• _PROBLEM REQUIREMENTS_:
A verbatim repetition of the data below is requested, without images.

+++ COLLECTED MATERIAL +++

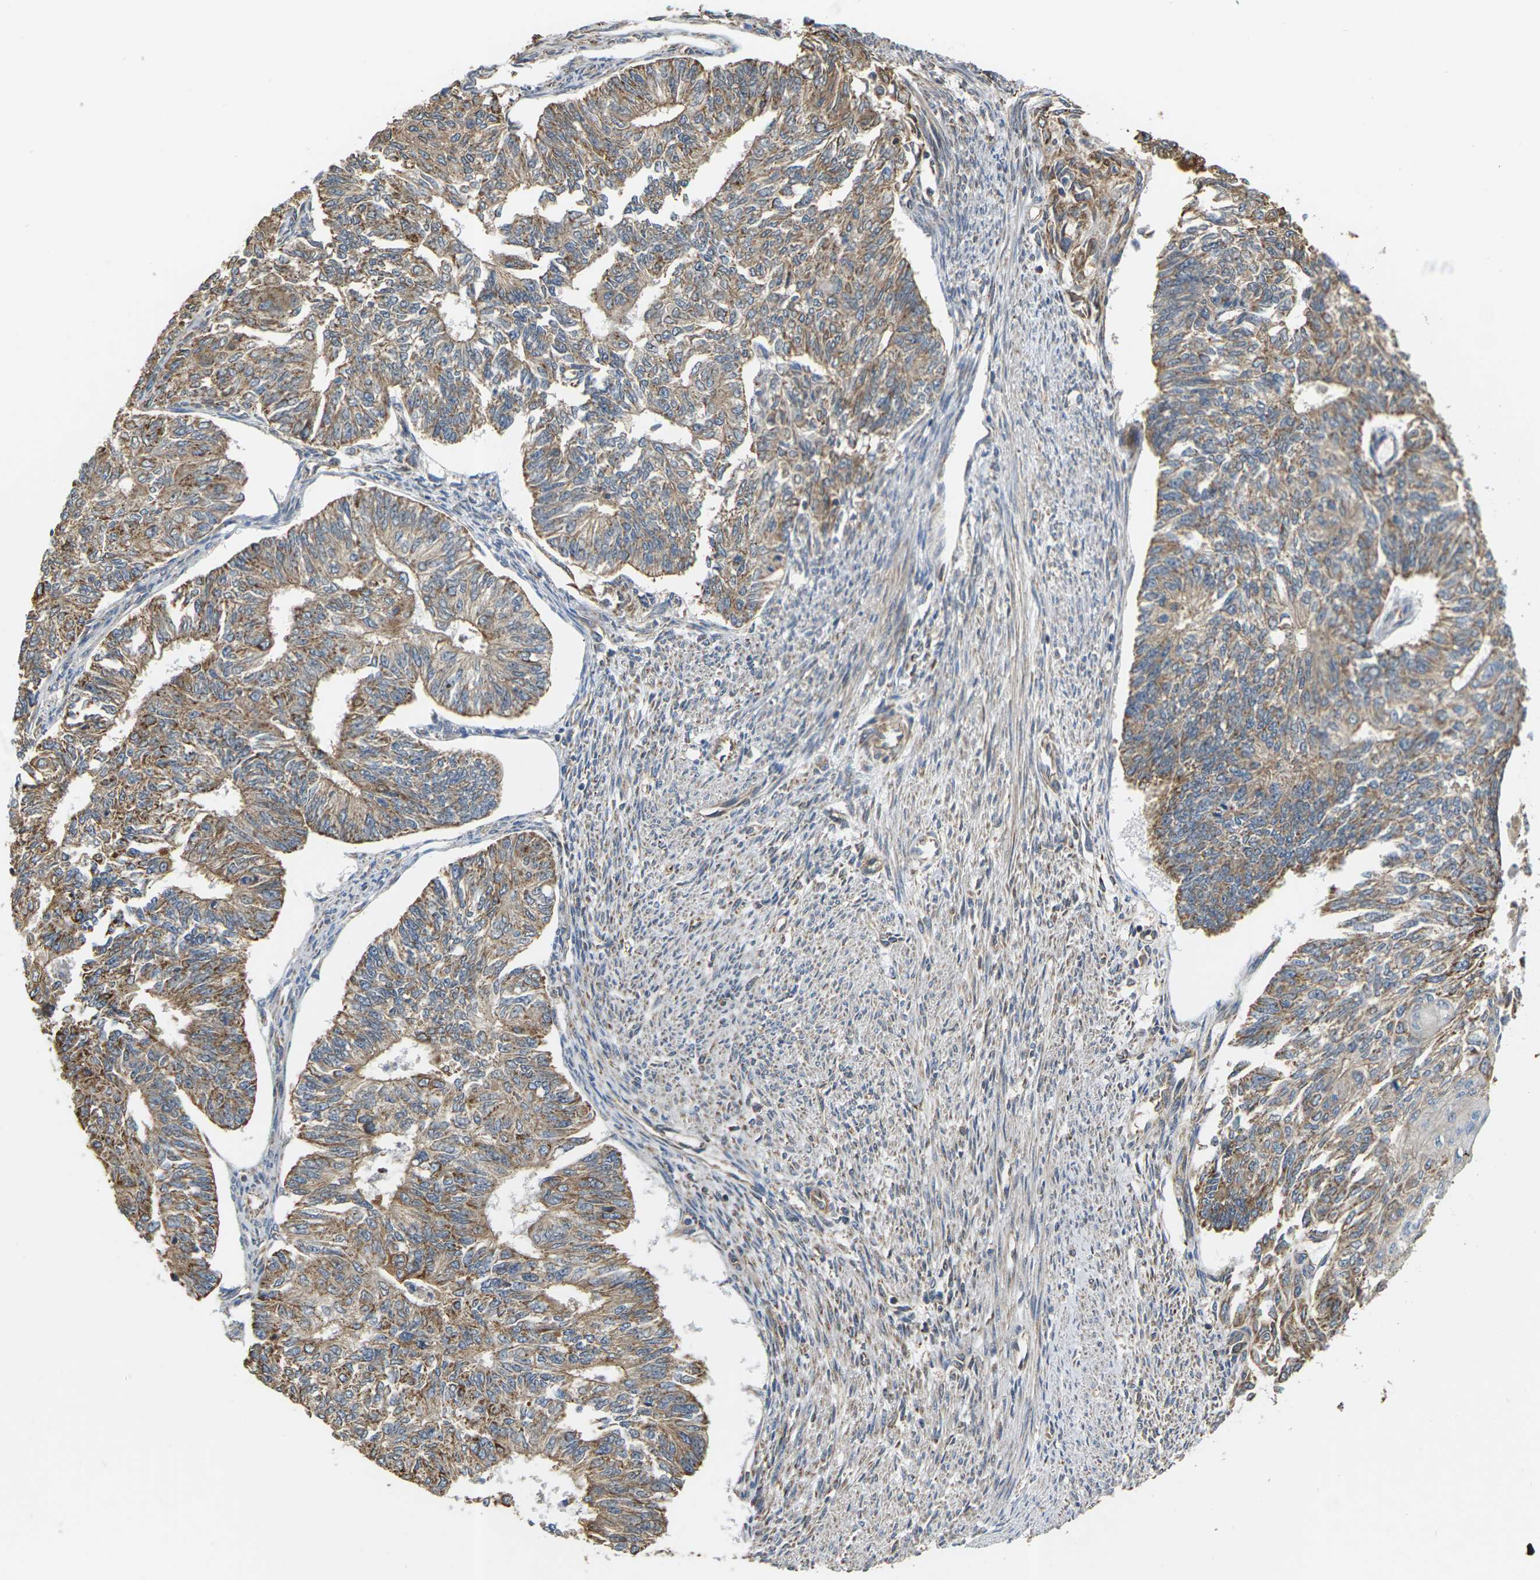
{"staining": {"intensity": "moderate", "quantity": ">75%", "location": "cytoplasmic/membranous"}, "tissue": "endometrial cancer", "cell_type": "Tumor cells", "image_type": "cancer", "snomed": [{"axis": "morphology", "description": "Adenocarcinoma, NOS"}, {"axis": "topography", "description": "Endometrium"}], "caption": "Endometrial adenocarcinoma stained with IHC displays moderate cytoplasmic/membranous expression in about >75% of tumor cells. (brown staining indicates protein expression, while blue staining denotes nuclei).", "gene": "PCDHB4", "patient": {"sex": "female", "age": 32}}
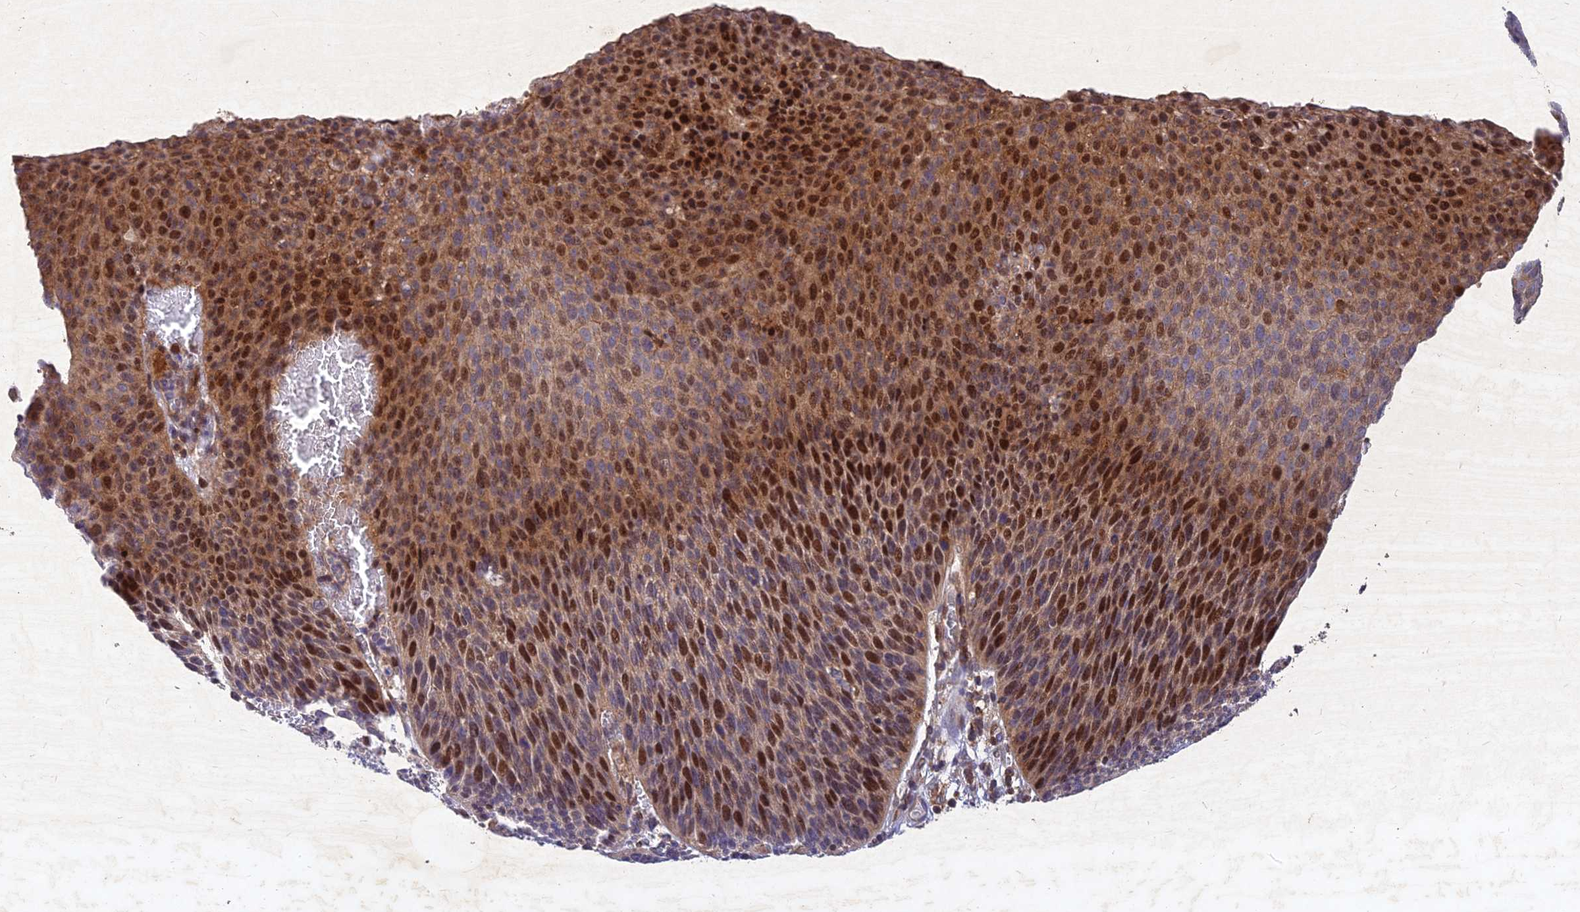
{"staining": {"intensity": "strong", "quantity": "25%-75%", "location": "nuclear"}, "tissue": "cervical cancer", "cell_type": "Tumor cells", "image_type": "cancer", "snomed": [{"axis": "morphology", "description": "Squamous cell carcinoma, NOS"}, {"axis": "topography", "description": "Cervix"}], "caption": "A micrograph of cervical cancer (squamous cell carcinoma) stained for a protein reveals strong nuclear brown staining in tumor cells. The staining was performed using DAB (3,3'-diaminobenzidine) to visualize the protein expression in brown, while the nuclei were stained in blue with hematoxylin (Magnification: 20x).", "gene": "RELCH", "patient": {"sex": "female", "age": 55}}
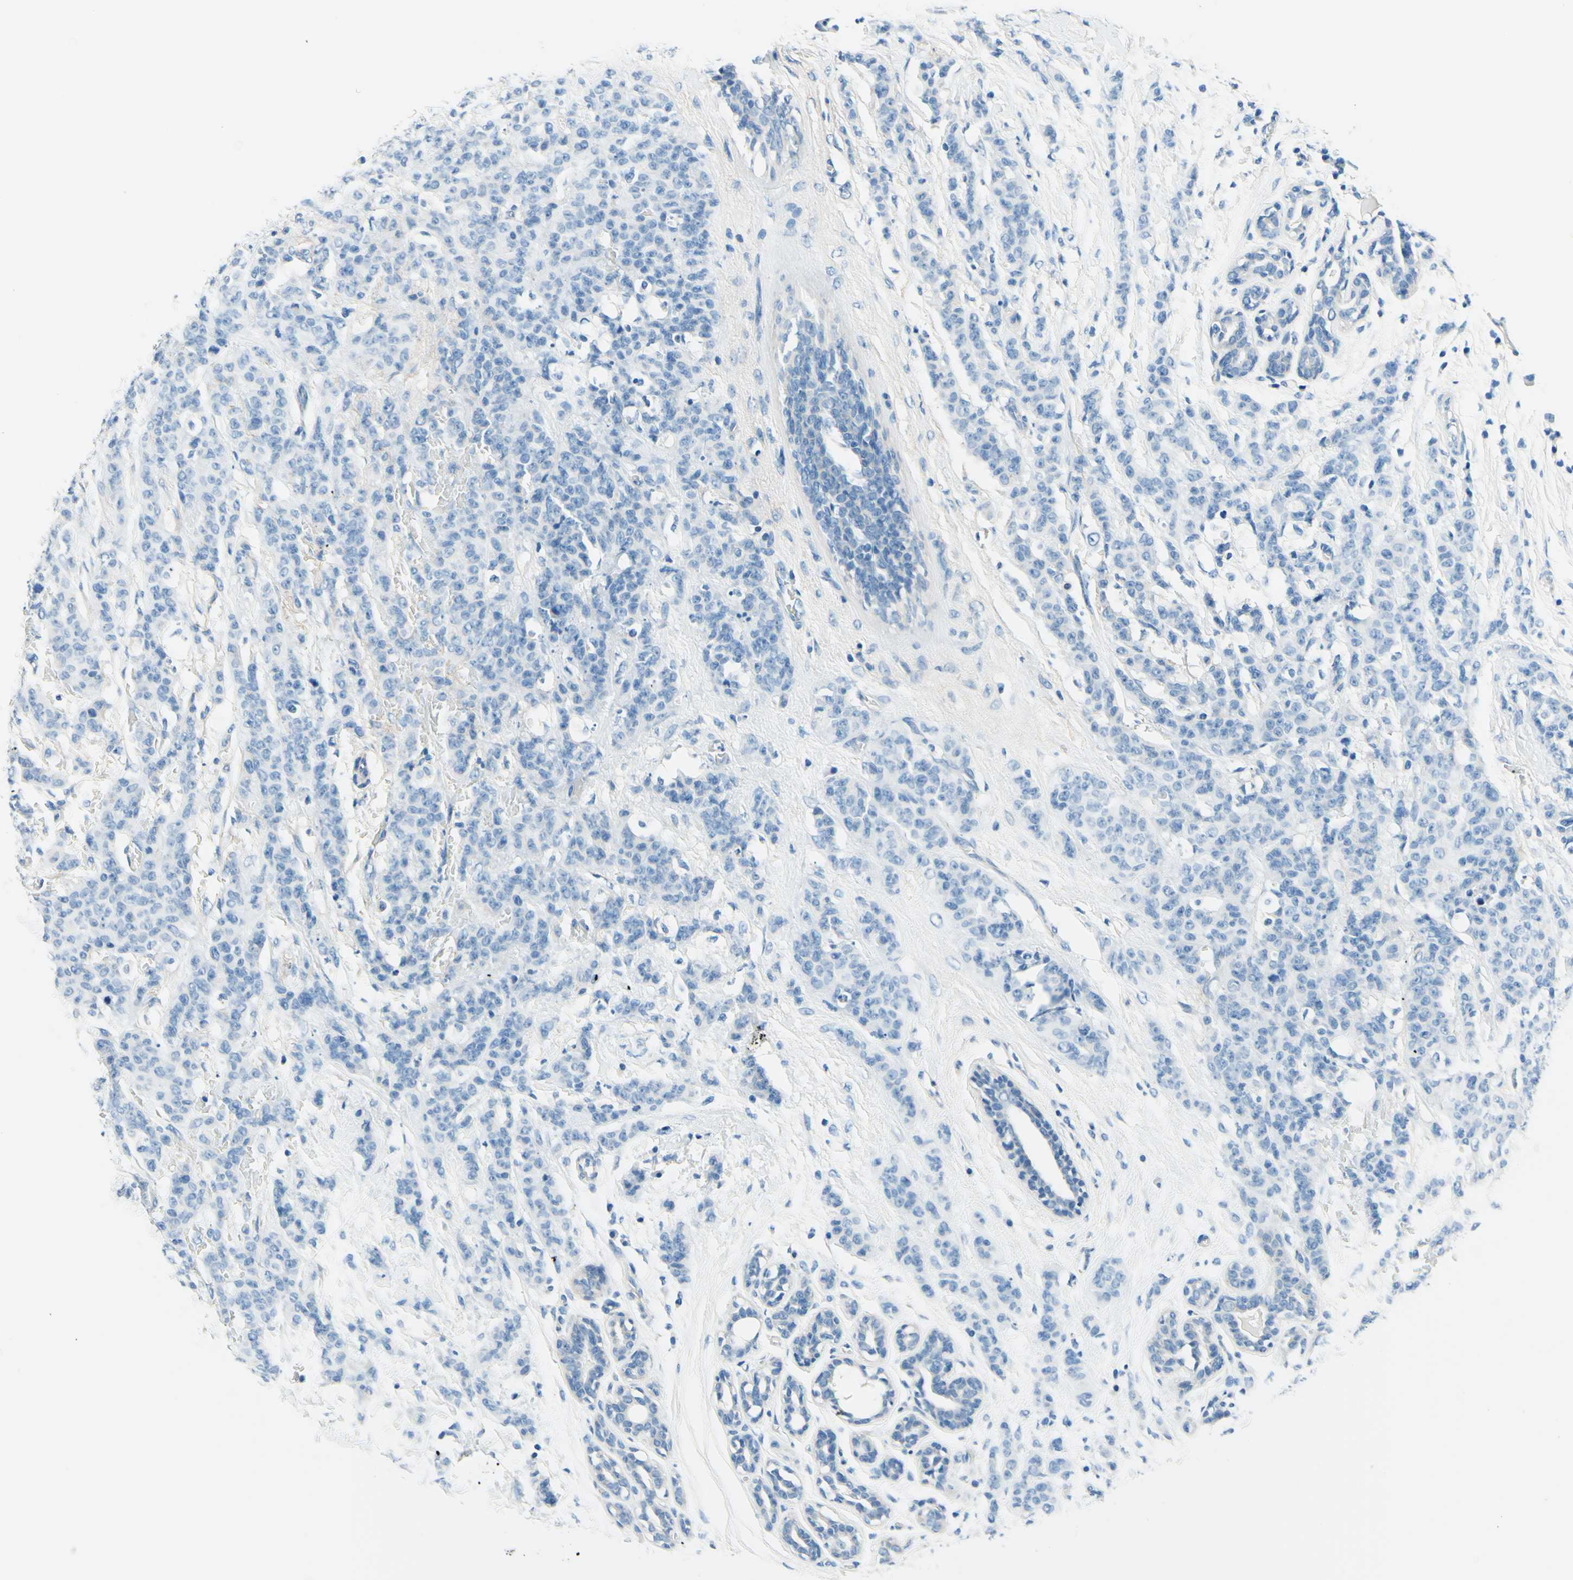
{"staining": {"intensity": "negative", "quantity": "none", "location": "none"}, "tissue": "breast cancer", "cell_type": "Tumor cells", "image_type": "cancer", "snomed": [{"axis": "morphology", "description": "Normal tissue, NOS"}, {"axis": "morphology", "description": "Duct carcinoma"}, {"axis": "topography", "description": "Breast"}], "caption": "Immunohistochemistry (IHC) image of neoplastic tissue: human breast cancer (infiltrating ductal carcinoma) stained with DAB (3,3'-diaminobenzidine) shows no significant protein positivity in tumor cells.", "gene": "PASD1", "patient": {"sex": "female", "age": 40}}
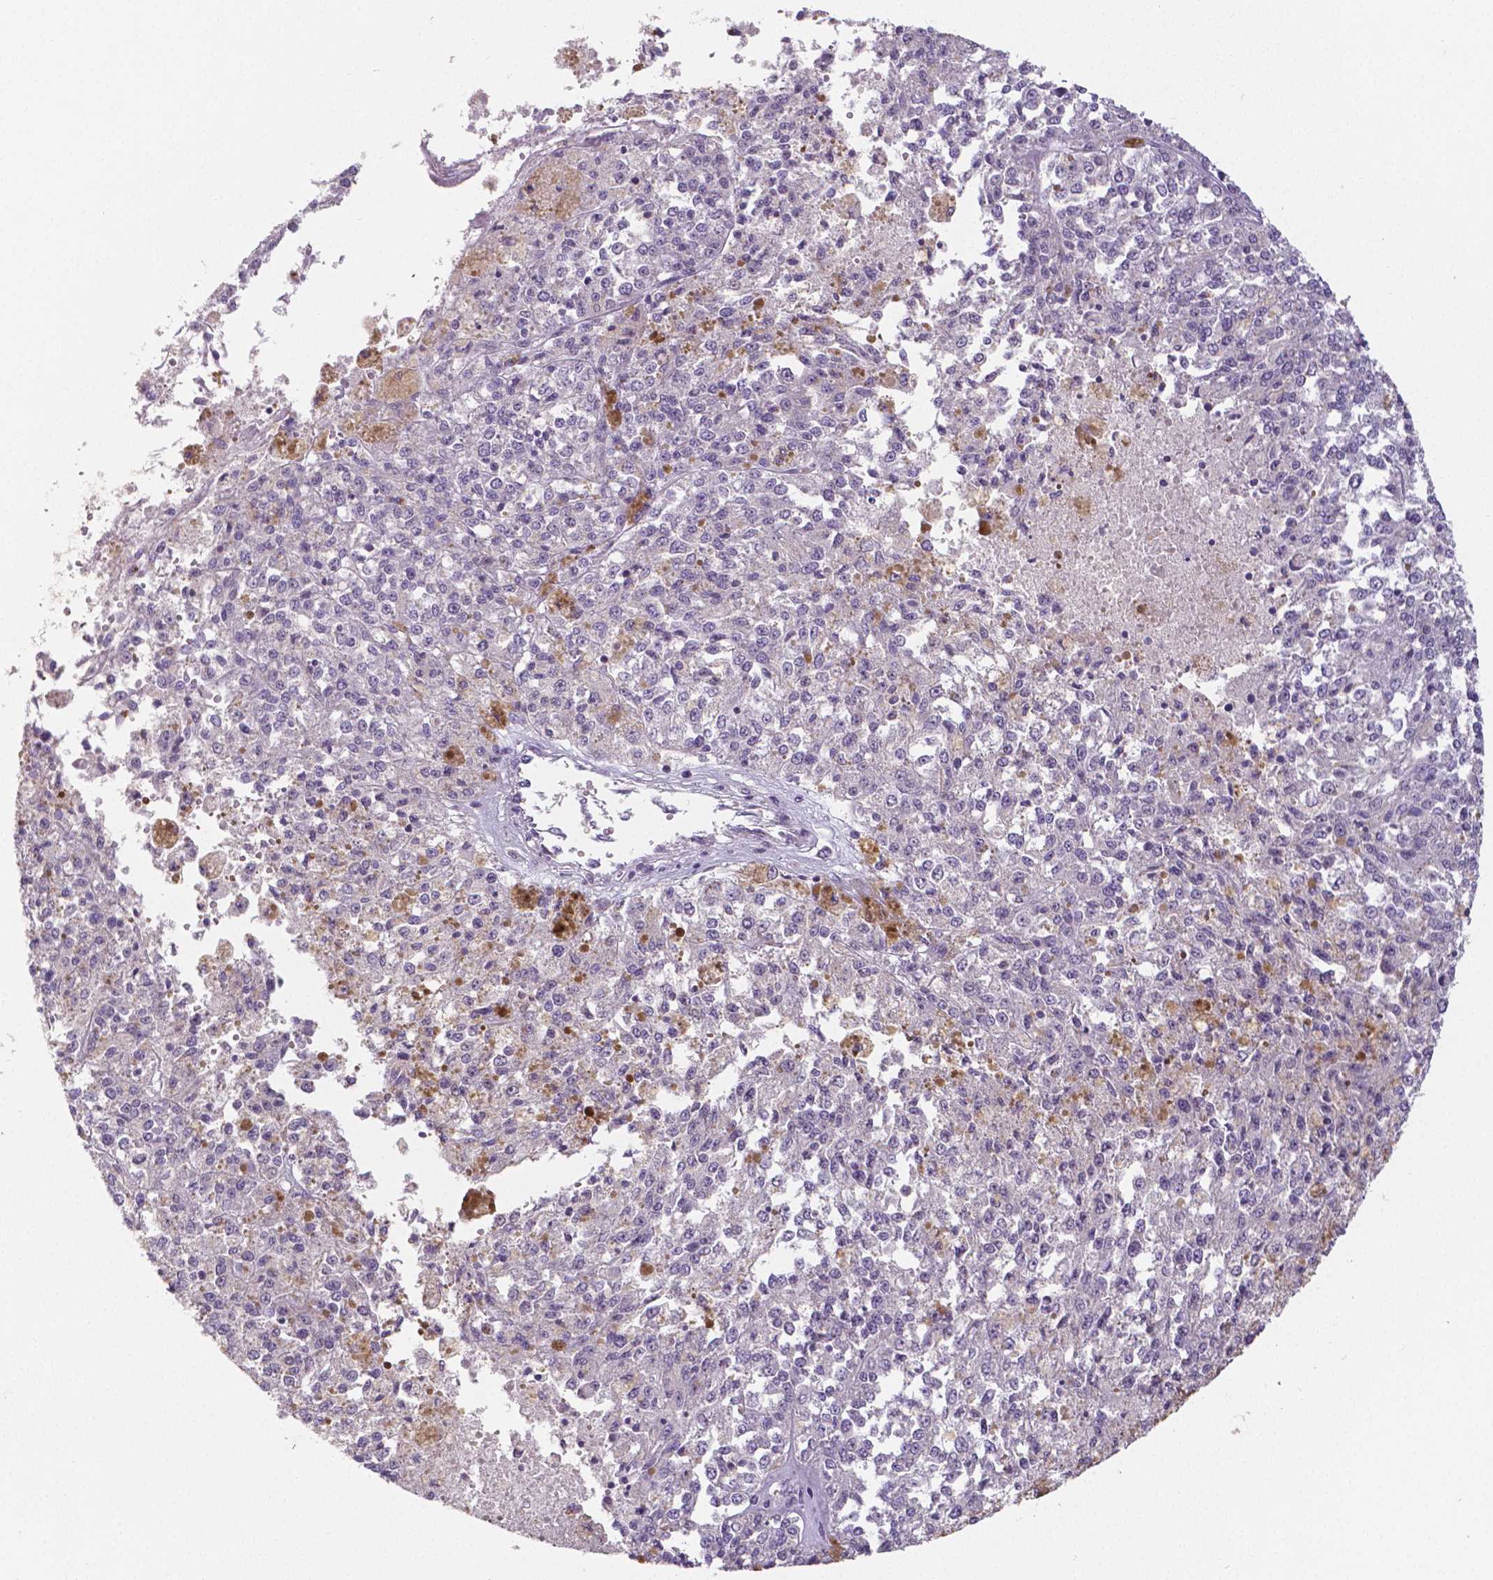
{"staining": {"intensity": "negative", "quantity": "none", "location": "none"}, "tissue": "melanoma", "cell_type": "Tumor cells", "image_type": "cancer", "snomed": [{"axis": "morphology", "description": "Malignant melanoma, Metastatic site"}, {"axis": "topography", "description": "Lymph node"}], "caption": "IHC image of neoplastic tissue: melanoma stained with DAB exhibits no significant protein positivity in tumor cells.", "gene": "CRMP1", "patient": {"sex": "female", "age": 64}}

+++

• _COMPLETED EXERCISE_:
{"staining": {"intensity": "moderate", "quantity": ">75%", "location": "cytoplasmic/membranous"}, "tissue": "endometrial cancer", "cell_type": "Tumor cells", "image_type": "cancer", "snomed": [{"axis": "morphology", "description": "Adenocarcinoma, NOS"}, {"axis": "topography", "description": "Endometrium"}], "caption": "Endometrial adenocarcinoma stained with IHC displays moderate cytoplasmic/membranous expression in about >75% of tumor cells. (brown staining indicates protein expression, while blue staining denotes nuclei).", "gene": "PCDHB4", "patient": {"sex": "female", "age": 32}}
{"staining": {"intensity": "strong", "quantity": "25%-75%", "location": "nuclear"}, "tissue": "cervical cancer", "cell_type": "Tumor cells", "image_type": "cancer", "snomed": [{"axis": "morphology", "description": "Squamous cell carcinoma, NOS"}, {"axis": "topography", "description": "Cervix"}], "caption": "A micrograph of cervical cancer (squamous cell carcinoma) stained for a protein reveals strong nuclear brown staining in tumor cells. The staining was performed using DAB (3,3'-diaminobenzidine) to visualize the protein expression in brown, while the nuclei were stained in blue with hematoxylin (Magnification: 20x).", "gene": "RELCH", "patient": {"sex": "female", "age": 55}}
{"staining": {"intensity": "negative", "quantity": "none", "location": "none"}, "tissue": "breast cancer", "cell_type": "Tumor cells", "image_type": "cancer", "snomed": [{"axis": "morphology", "description": "Normal tissue, NOS"}, {"axis": "morphology", "description": "Duct carcinoma"}, {"axis": "topography", "description": "Breast"}], "caption": "Immunohistochemistry (IHC) image of neoplastic tissue: human breast cancer (infiltrating ductal carcinoma) stained with DAB (3,3'-diaminobenzidine) shows no significant protein positivity in tumor cells.", "gene": "PASD1", "patient": {"sex": "female", "age": 40}}
{"staining": {"intensity": "negative", "quantity": "none", "location": "none"}, "tissue": "melanoma", "cell_type": "Tumor cells", "image_type": "cancer", "snomed": [{"axis": "morphology", "description": "Malignant melanoma, Metastatic site"}, {"axis": "topography", "description": "Lymph node"}], "caption": "IHC image of neoplastic tissue: melanoma stained with DAB exhibits no significant protein positivity in tumor cells.", "gene": "CRMP1", "patient": {"sex": "female", "age": 64}}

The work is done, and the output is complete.